Pregnancy in mastocytosis

  • Many allergic conditions are exacerbated by menses.
  • Sex hormones influence mast cell activation and degranulation.
  • Mastocytosis patients often discontinue antihistamine and antimediator medications during pregnancy.
  • During pregnancy, 45% of mastocytosis patients had itching, 40% had flushing, 24% had GI symtpoms, 9% had anaphylaxis.
  • 22% had worsened symptoms throughout pregnancy.
  • 18% developed new symptoms.
  • 33% had improved symptoms during pregnancy.
  • 15% had complete resolution of symptoms.
  • All resolutions occurred during the first trimester and most lasted throughout the pregnancy.
  • Anaphylaxis during pregnancy was resolved without epinephrine.
  • 45% had no change in symptoms during pregnancy.
  • Anesthesia and medications for labor were safe in mastocytosis patients.
  • Premedication at initiation of labor is recommended.
  • Rate of prematurity and birth complications were similar to general population.

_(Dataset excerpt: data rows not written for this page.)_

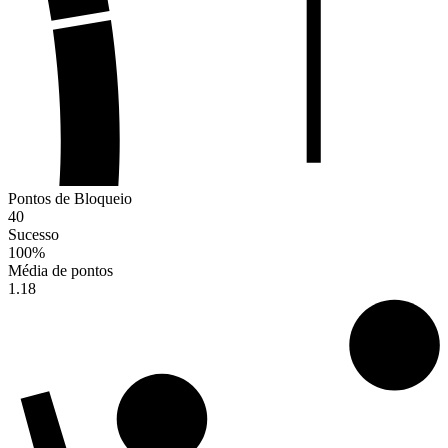
Pontos de Bloqueio
40
Sucesso
100
%
Média de pontos
1.18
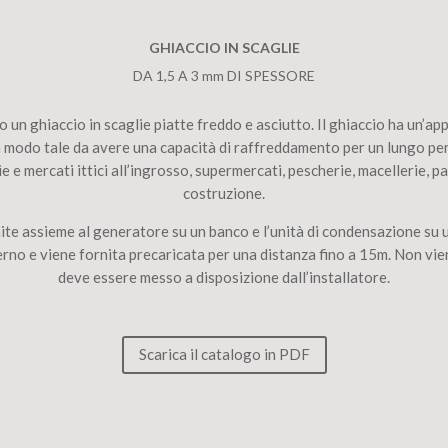
GHIACCIO IN SCAGLIE
DA 1,5 A 3 mm DI SPESSORE
hiaccio in scaglie piatte freddo e asciutto. Il ghiaccio ha un’appa
in modo tale da avere una capacità di raffreddamento per un lungo per
ie e mercati ittici all’ingrosso, supermercati, pescherie, macellerie, pa
costruzione.
assieme al generatore su un banco e l’unità di condensazione su un
erno e viene fornita precaricata per una distanza fino a 15m. Non vi
deve essere messo a disposizione dall’installatore.
Scarica il catalogo in PDF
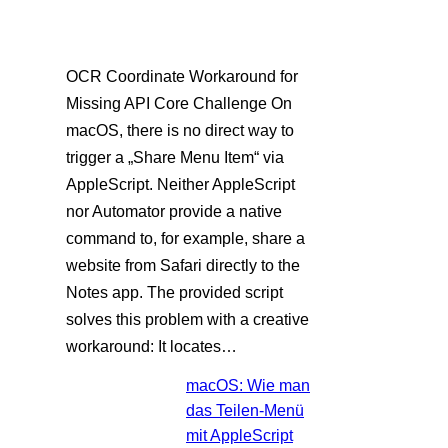
OCR Coordinate Workaround for
Missing API Core Challenge On
macOS, there is no direct way to
trigger a „Share Menu Item“ via
AppleScript. Neither AppleScript
nor Automator provide a native
command to, for example, share a
website from Safari directly to the
Notes app. The provided script
solves this problem with a creative
workaround: It locates…
macOS: Wie man
das Teilen-Menü
mit AppleScript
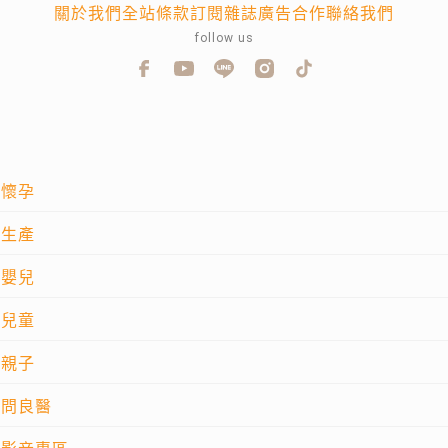
關於我們
全站條款
訂閱雜誌
廣告合作
聯絡我們
follow us
懷孕
生產
嬰兒
兒童
親子
問良醫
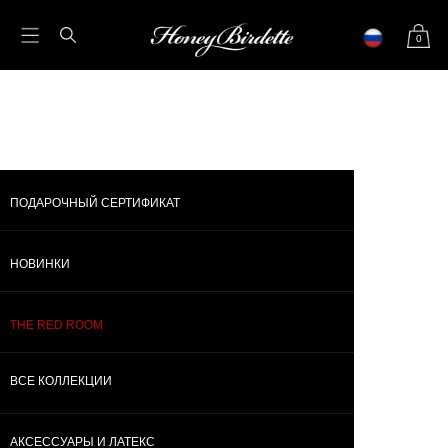
0
ПОДАРОЧНЫЙ СЕРТИФИКАТ
НОВИНКИ
ВСЕ КОЛЛЕКЦИИ
БОД
НОВИНКИ
SO KINKY
ПОДАРОЧНЫЙ СЕРТИФИКАТ
THE RED ROOM
ВСЕ КОЛЛЕКЦИИ
АКСЕССУАРЫ И ЛАТЕКС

Histamine effects on neurotransmitters (serotonin, dopamine and norepinephrine)

  • Medications that block the H1 receptor increase dopamine release.
  • Histamine stimulates prolactin release via the H2 receptor, which inhibits dopamine production.
  • Histamine can increase metabolism of norepinephrine, serotonin and dopamine.
  • About 40% of serotonin released by mast cells.
  • Serotonin causes many GI symptoms.
  • Mast cells release dopamine.
  • Frequent mast cell activation decreases dopamine production.
  • Dopamine can be converted to norepinephrine.
  • Dopamine is responsible for cognitive alertness.
  • Norepinephrine is responsible for concentration and vigilance.
  • Increased histamine increases norepinephrine production and secretion.